** Task material follows **

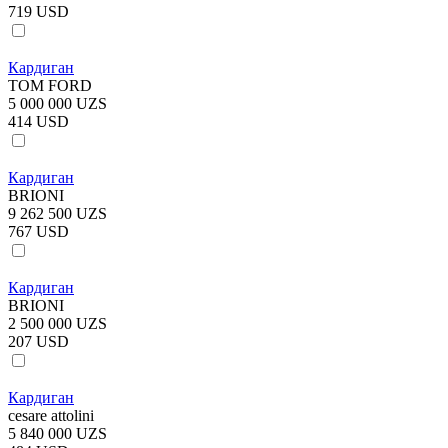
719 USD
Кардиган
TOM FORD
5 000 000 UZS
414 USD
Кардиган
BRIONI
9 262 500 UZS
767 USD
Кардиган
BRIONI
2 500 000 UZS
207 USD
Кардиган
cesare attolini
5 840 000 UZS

** End of Task material **
** Task material follows **

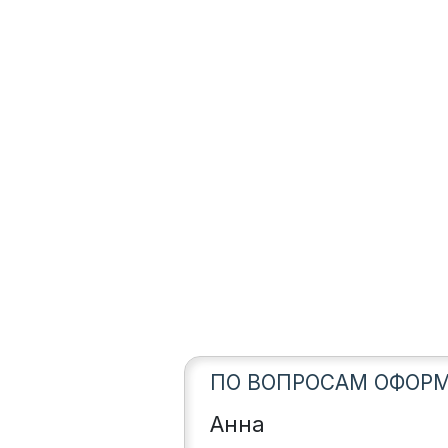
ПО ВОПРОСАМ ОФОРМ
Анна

** End of Task material **

* [Task directions]
Everything above from the line with "5 000 000 UZS" to the line with "5 840 000 UZS", both included, must be repeated exactly, and nothing outside that range.

* [Finished exercise]
5 000 000 UZS
414 USD
Кардиган
BRIONI
9 262 500 UZS
767 USD
Кардиган
BRIONI
2 500 000 UZS
207 USD
Кардиган
cesare attolini
5 840 000 UZS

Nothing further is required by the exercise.